Two principles govern the layout.

Anything the agent must follow is visible, versioned, and machine-checkable. If a policy matters, it lives in the repo or in a referenced registry with a stable id. If it exists only in a wiki, it is background reading, not a control.

The proposer can find prior experience by reading the filesystem. Meta-Harness works because the proposer sees source code, scores, traces, and prior candidates through ordinary files. The same lesson applies to production repos: store decisions, failures, reviewer verdicts, and corrections where agents can inspect them.

Keep the file small on purpose

Small is not an aesthetic preference. It is an operational constraint.

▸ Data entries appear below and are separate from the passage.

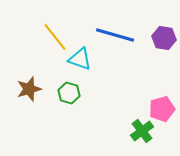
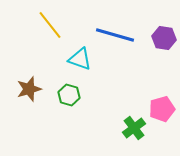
yellow line: moved 5 px left, 12 px up
green hexagon: moved 2 px down
green cross: moved 8 px left, 3 px up
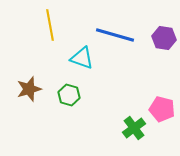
yellow line: rotated 28 degrees clockwise
cyan triangle: moved 2 px right, 1 px up
pink pentagon: rotated 30 degrees clockwise
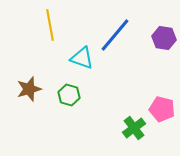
blue line: rotated 66 degrees counterclockwise
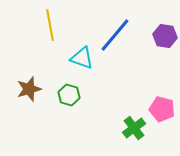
purple hexagon: moved 1 px right, 2 px up
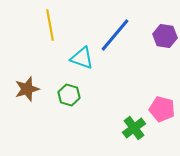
brown star: moved 2 px left
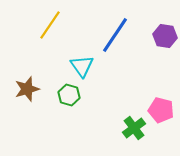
yellow line: rotated 44 degrees clockwise
blue line: rotated 6 degrees counterclockwise
cyan triangle: moved 8 px down; rotated 35 degrees clockwise
pink pentagon: moved 1 px left, 1 px down
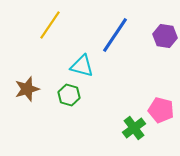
cyan triangle: rotated 40 degrees counterclockwise
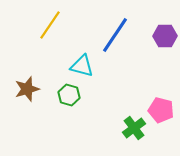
purple hexagon: rotated 10 degrees counterclockwise
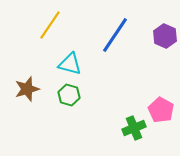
purple hexagon: rotated 25 degrees clockwise
cyan triangle: moved 12 px left, 2 px up
pink pentagon: rotated 15 degrees clockwise
green cross: rotated 15 degrees clockwise
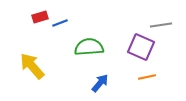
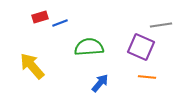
orange line: rotated 18 degrees clockwise
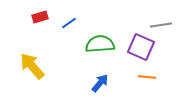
blue line: moved 9 px right; rotated 14 degrees counterclockwise
green semicircle: moved 11 px right, 3 px up
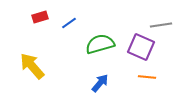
green semicircle: rotated 12 degrees counterclockwise
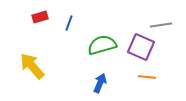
blue line: rotated 35 degrees counterclockwise
green semicircle: moved 2 px right, 1 px down
blue arrow: rotated 18 degrees counterclockwise
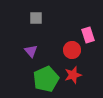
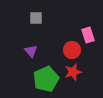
red star: moved 3 px up
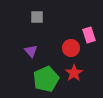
gray square: moved 1 px right, 1 px up
pink rectangle: moved 1 px right
red circle: moved 1 px left, 2 px up
red star: moved 1 px right, 1 px down; rotated 18 degrees counterclockwise
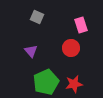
gray square: rotated 24 degrees clockwise
pink rectangle: moved 8 px left, 10 px up
red star: moved 11 px down; rotated 24 degrees clockwise
green pentagon: moved 3 px down
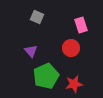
green pentagon: moved 6 px up
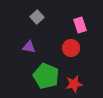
gray square: rotated 24 degrees clockwise
pink rectangle: moved 1 px left
purple triangle: moved 2 px left, 4 px up; rotated 40 degrees counterclockwise
green pentagon: rotated 25 degrees counterclockwise
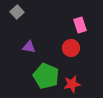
gray square: moved 20 px left, 5 px up
red star: moved 2 px left
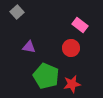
pink rectangle: rotated 35 degrees counterclockwise
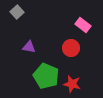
pink rectangle: moved 3 px right
red star: rotated 24 degrees clockwise
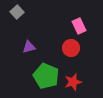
pink rectangle: moved 4 px left, 1 px down; rotated 28 degrees clockwise
purple triangle: rotated 24 degrees counterclockwise
red star: moved 1 px right, 2 px up; rotated 30 degrees counterclockwise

Codex has a documented combined instruction limit for discovered project guidance, and other tools have their own context budgets. Even when the limit is generous, loading 600 lines of mixed advice into every task is wasteful. Worse, the important rule becomes one bullet among many.

Use this budget test:

If the line says…Keep it?
”Run this exact command before finishing”Yes
”Never do this without approval”Yes
”Read this owned file before touching this area”Yes
”We usually prefer…”Usually no
”Here is the whole architecture”No
”Here is a one-time instruction for this migration”No
”Here is company background”No

The best AGENTS.md files are not comprehensive. They are selective.

Versioning AGENTS.md

AGENTS.md is itself a harness artifact. Treat it like one.

TriggerWhat to do
Quarterly reviewRemove stale guidance, check commands, prune unused sections
Repeated agent mistakeAdd a constraint, command, or pointer only if it prevents a pattern
Reviewer-agent recurring findingPromote the underlying rule into AGENTS.md or a nested scoped file
New subsystemAdd a nested file near the subsystem instead of bloating the root
Major architecture changeUpdate the pointer target first, then AGENTS.md if the route changes

The diff history is diagnostic. If AGENTS.md changes every week, it is probably being used as a scratchpad. If it never changes, it is probably stale. A healthy file changes when the harness learns a durable rule.

A review checklist

Before you merge an AGENTS.md change, check it like production code:

  • Does every command still run?
  • Is every linked file present?
  • Are forbidden actions phrased as hard boundaries, not preferences?
  • Could a nested file own this rule more precisely?
  • Is any line duplicating formatter, linter, CI, or policy-engine behavior?
  • Is any rule stale, team-specific, or historical?
  • Can an agent decide when to stop and ask?
  • Would a new engineer understand the repo better after reading it?

If the answer to any of these is no, keep editing.

The thing this changes

When AGENTS.md is a navigation file, the agent treats the repo as a real environment instead of a story.

It reads SECURITY.md before touching auth because the file told it to. It opens harness/policies/ instead of guessing policy from a prompt. It runs make verify because completion is tied to a command. It stops on destructive or regulated changes because the boundary is named plainly.

That is the small but durable shift. The model does not get smarter. The environment gets easier to operate.

Forty lines that route to truth will beat 600 lines of advice almost every time.